Abstract

The removal of high heat fluxes from BeO ceramic and GaN-on-SiC semiconductor dies using hierarchically branched-microchannel coolers is investigated, in order to examine the impact of the number of branching levels on performance. The microchannel coolers are made by lithography and deep reactive ion etching of single crystal silicon. The test dies contain a dc-operated resistive zone that approximates the spatially averaged heat flux that would appear in low-temperature cofired ceramic microwave circuit packages and in monolithic microwave integrated circuits. For the particular geometric constraints selected for the study (three source/exhaust channels, ∼5×5 mm2 die footprint, 200 μm deep channels in a 400 μm thick silicon wafer), the optimum performance is achieved with three hierarchical levels of branched-channel size. A heat flux of 1.5 kW/cm2 is removed from the 3.6×4.7 mm2 resistive zone of the BeO-based die, at a surface temperature of 203°C. When attached instead to a high thermal conductivity GaN-on-SiC die with a 1.2×5 mm2 resistive zone, a heat flux of 3.9 kW/cm2 is removed from the resistive zone at 198°C surface temperature. The total water flow rate is 275 ml/min in both situations.

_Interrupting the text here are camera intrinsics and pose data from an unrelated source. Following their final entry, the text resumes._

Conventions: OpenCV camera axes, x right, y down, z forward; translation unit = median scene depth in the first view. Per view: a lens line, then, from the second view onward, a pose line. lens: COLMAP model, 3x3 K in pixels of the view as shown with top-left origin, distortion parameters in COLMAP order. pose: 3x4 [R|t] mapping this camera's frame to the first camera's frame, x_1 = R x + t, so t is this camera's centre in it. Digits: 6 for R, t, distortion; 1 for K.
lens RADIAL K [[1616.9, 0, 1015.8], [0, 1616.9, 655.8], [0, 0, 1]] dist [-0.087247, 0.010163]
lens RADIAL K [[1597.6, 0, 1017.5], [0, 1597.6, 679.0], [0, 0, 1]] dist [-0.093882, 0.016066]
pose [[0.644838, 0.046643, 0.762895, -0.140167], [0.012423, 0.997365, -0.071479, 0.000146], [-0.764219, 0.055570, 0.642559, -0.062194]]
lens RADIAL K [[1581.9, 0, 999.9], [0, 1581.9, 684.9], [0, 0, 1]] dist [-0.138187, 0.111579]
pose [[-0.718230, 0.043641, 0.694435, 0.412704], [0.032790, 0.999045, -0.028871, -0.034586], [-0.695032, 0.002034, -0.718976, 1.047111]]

The experimental results are found to be in reasonable agreement with finite element simulations based on idealized estimates of convection coefficients within the channels. For the three-channel size configuration, an effective heat transfer coefficient in the range of 12.2–13.4 W/cm2 K (with respect to a 20°C bulk fluid temperature) is inferred to be present on the top of the microchannel cooler, based on simulations and derived values obtained from the experimental data.